◆ Provided records ◆
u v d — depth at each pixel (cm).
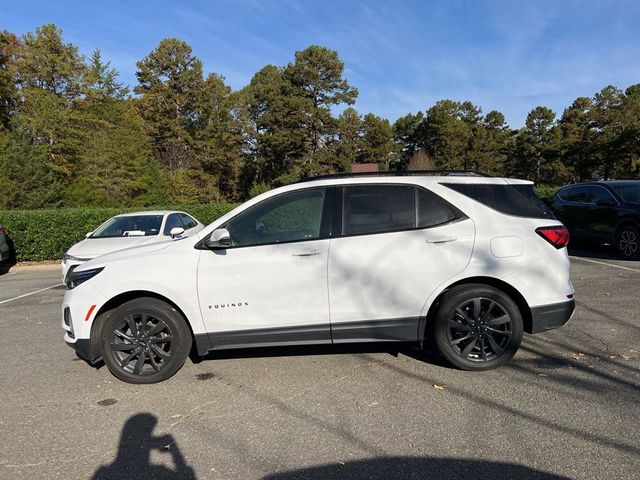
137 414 386
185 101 4525
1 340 615
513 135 7194
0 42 4047
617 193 1089
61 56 3634
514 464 299
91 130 3434
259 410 386
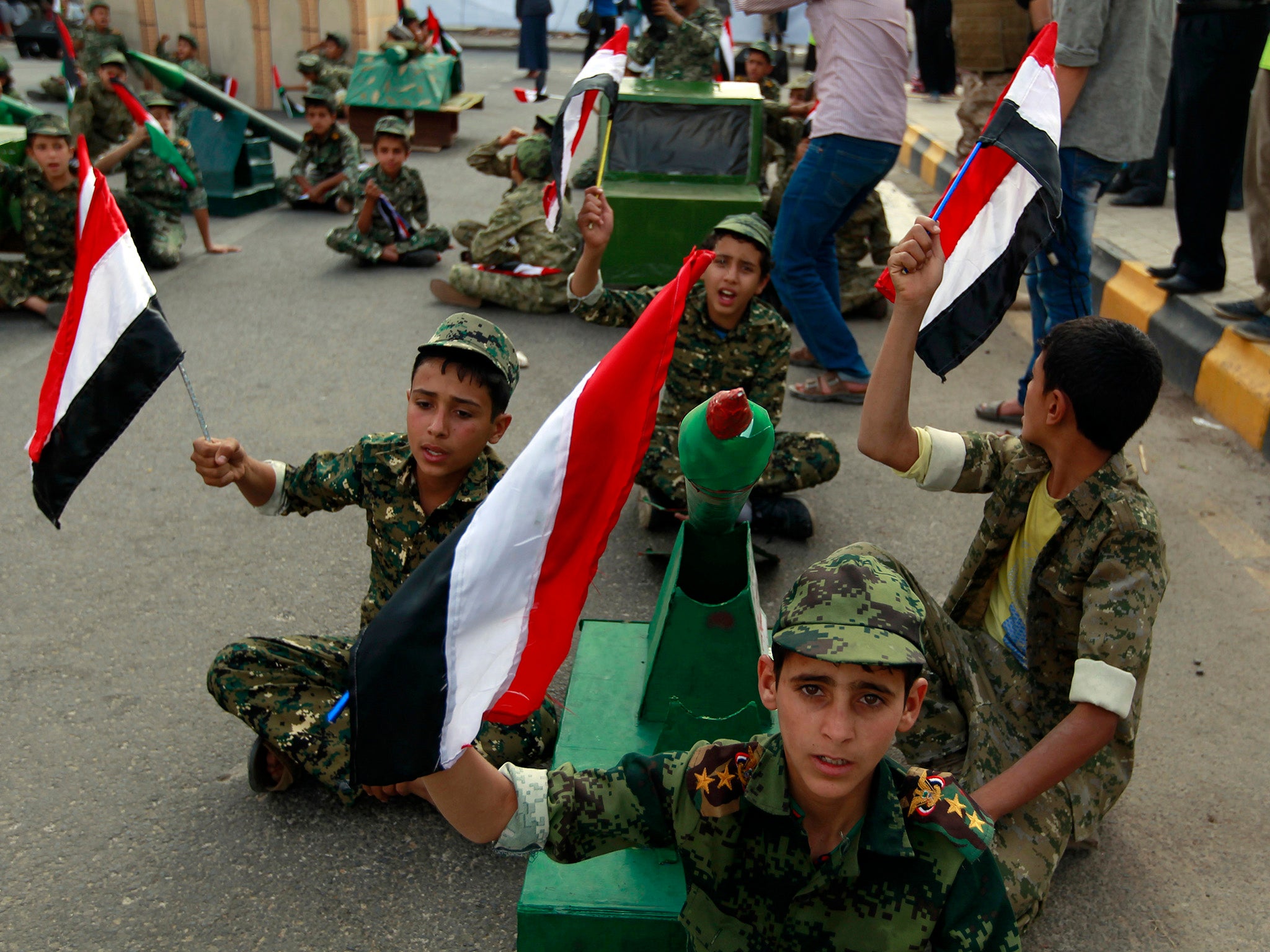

◆ Your goal ◆
Pictures aside, repeat every entry exactly as written.

◆ Reply to the task ◆
u v d — depth at each pixel (cm).
137 414 386
185 101 4525
1 340 615
513 135 7194
0 42 4047
617 193 1089
61 56 3634
514 464 299
91 130 3434
259 410 386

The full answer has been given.